В первый день нового 1943 года солдат Альфред Pep жалуется кому-то: «Много радостного сообщить тебе я не могу. Мы ведь до сих пор в окружении. Кучка становится все меньше. Наша рота расформирована... Я считаю правильным сообщить тебе правду о нашем положении. Вы там на родине не имеете никакого представления о том, что мы тут выносим и что нам еще придется пережить. Это Рождество и Новый год останутся навечно в моей памяти. Мое состояние здоровья тоже ухудшилось: концы пальцев на руках и пальцы ног приморожены. К этому большие нарывы на теле. Мази от мороза нет, вши заедают нас, и несмотря на это я должен быть доволен, т. к. другим еще хуже».

Унтер-офицер Хуго Куне, как бы перекликаясь в этот первый новогодний день с Альфредом Рером, своим братом по несчастью, с нескрываемым гневом пишет:

«В сообщении командования вооруженными силами говорится:

«Соединения транспортных самолетов снабжают передовые опорные пункты армии». К сожалению, даже лошадей становится все меньше.
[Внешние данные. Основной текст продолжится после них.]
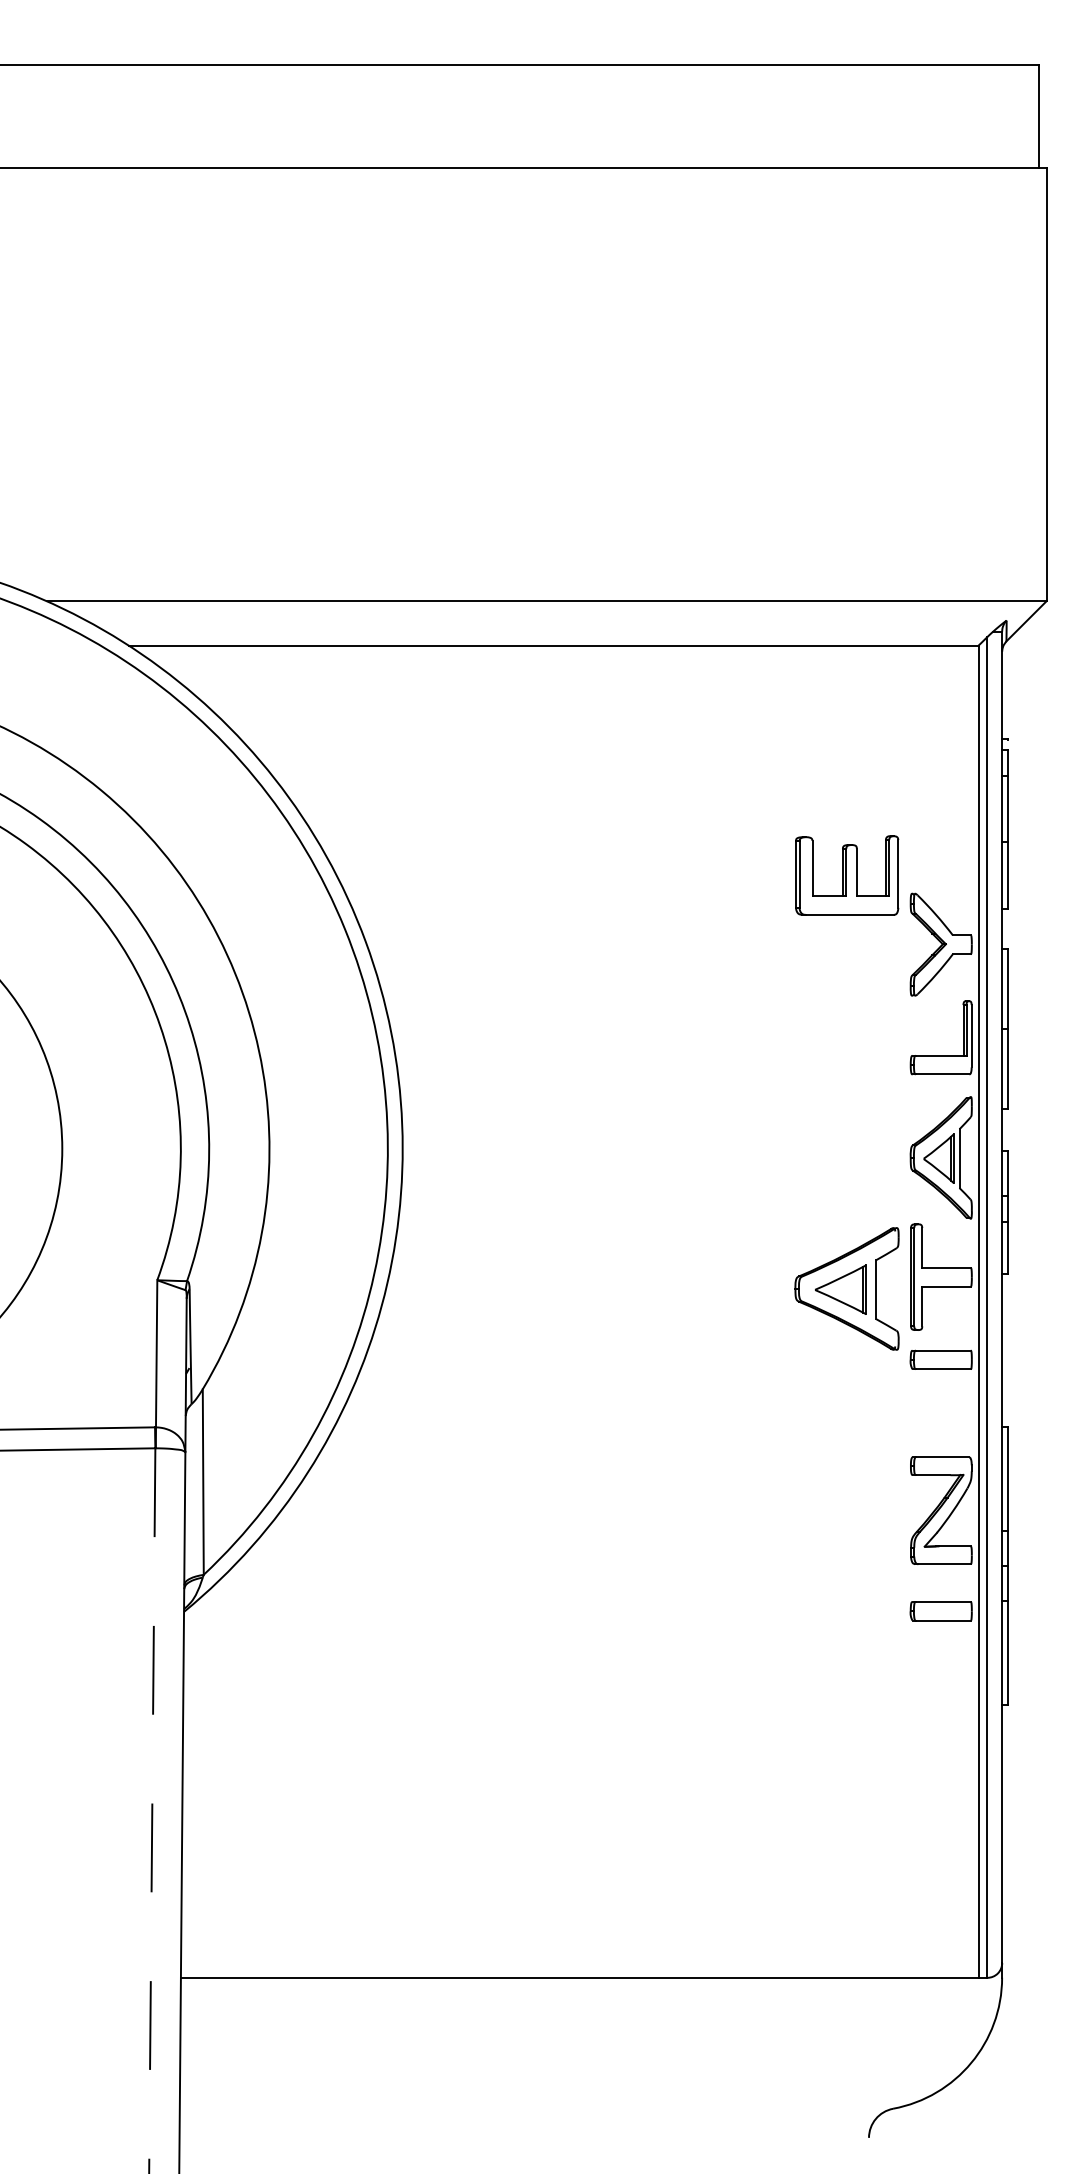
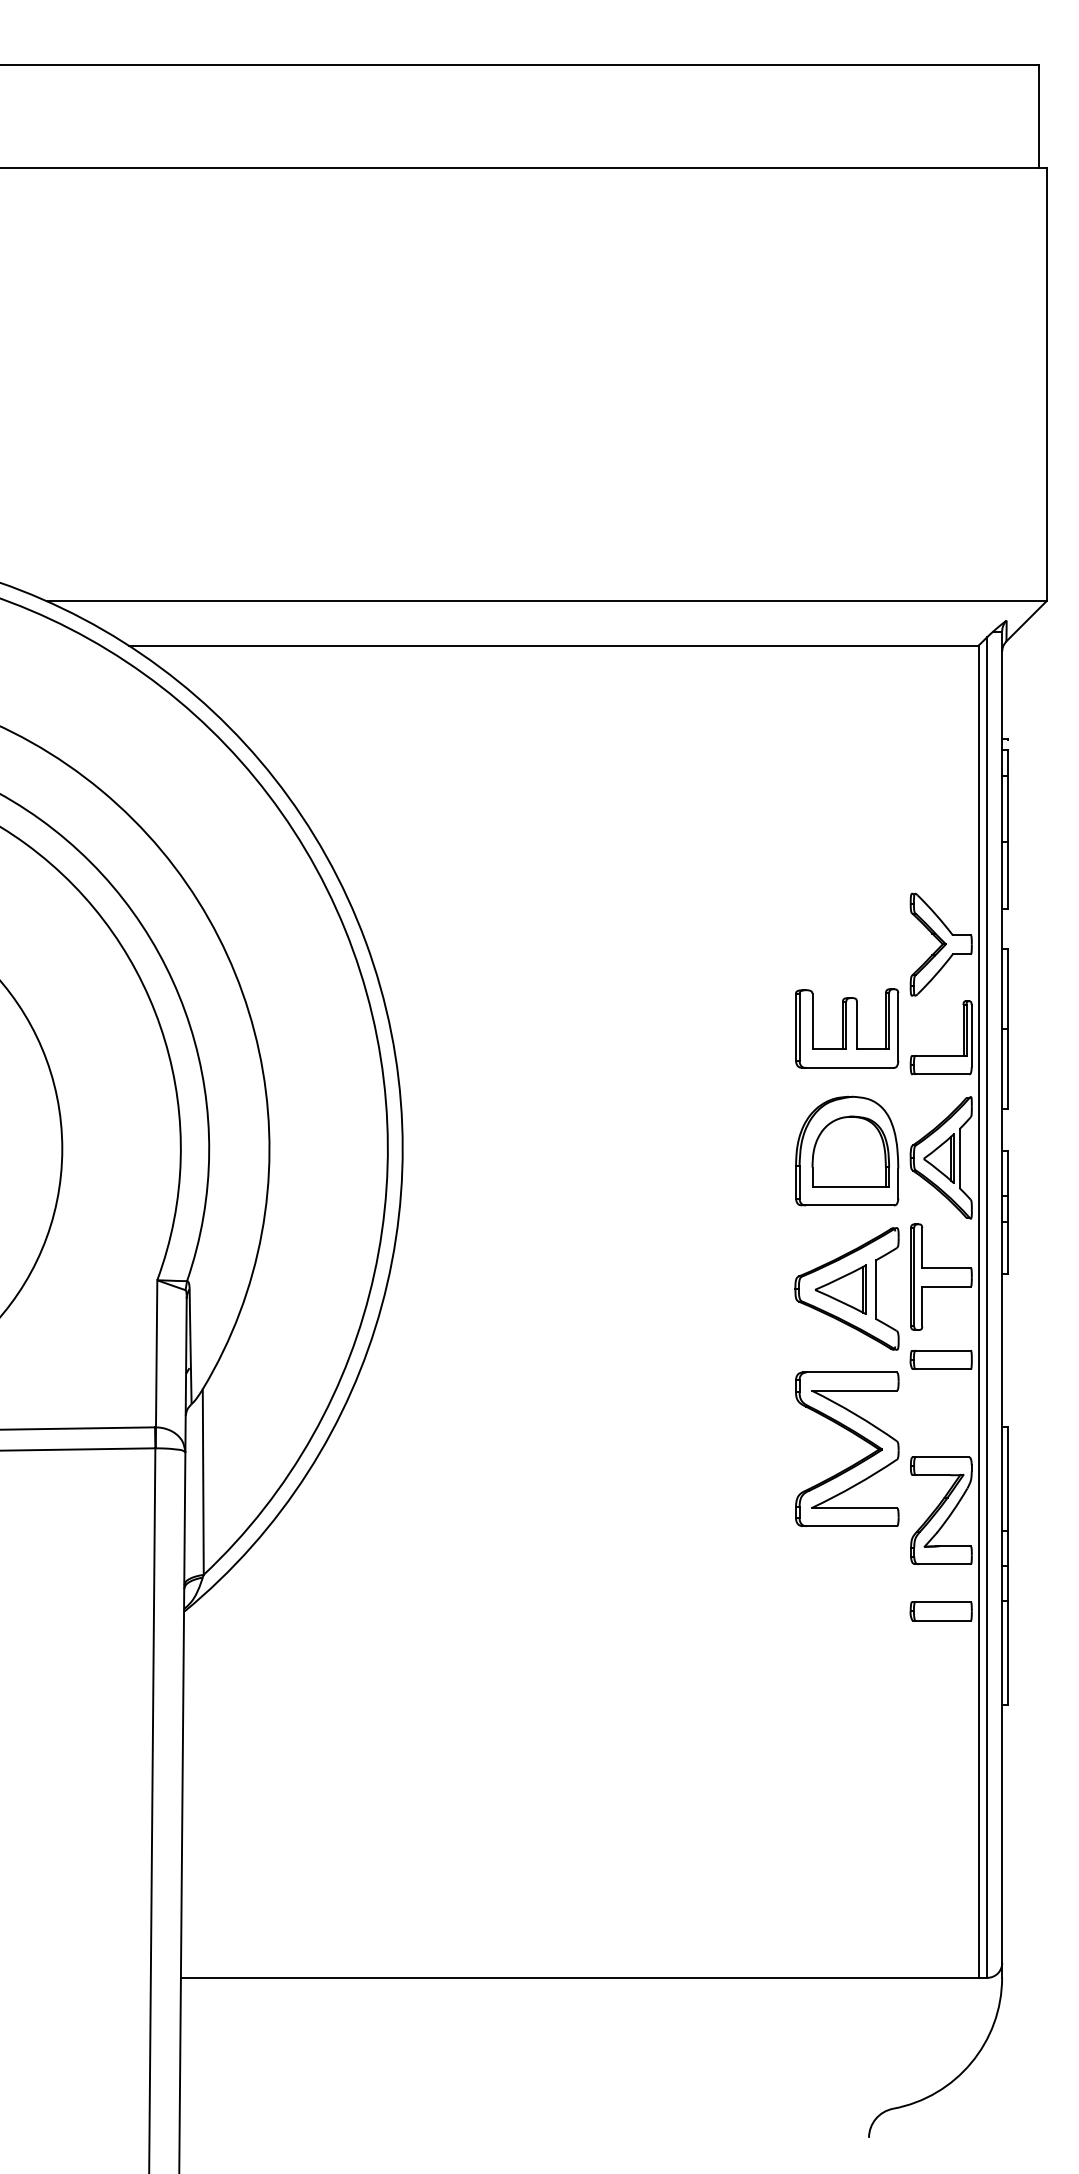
part at (847, 875) position: (847, 875) -> (847, 1028)
part at (847, 1150): none -> present
part at (856, 1436): none -> present
line at (152, 1810): dashed -> solid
У Йозефа Гросса была собака, «ее песенка тоже уже спета», это не шутка».

29 декабря 1942 года фельдфебель Густав Креме все еще верит, что, как бы долго ни пришлось ждать, но «фюрер нас выручит, и поэтому выдержим». [311]

А вот в мозгу обер-ефрейтора Арно Бееца, кажется, зашевелилось сомнение. В письме, посланном в последние дни 1942 года, он злобно вопрошает: «Вынужден шататься в этой вшивой России, спросил бы: за что?»

Как бы посмеялись два старых русских солдата, Иван Кузьмич Прибытков и Федор Тимофеевич Устимов, как бы посмеялись они над этим обер-ефрейтором, они, придумавшие простое, но в высшей степени эффективно действующее устройство по истреблению этих нежелательных, но, увы, извечных спутников солдата во всех войнах.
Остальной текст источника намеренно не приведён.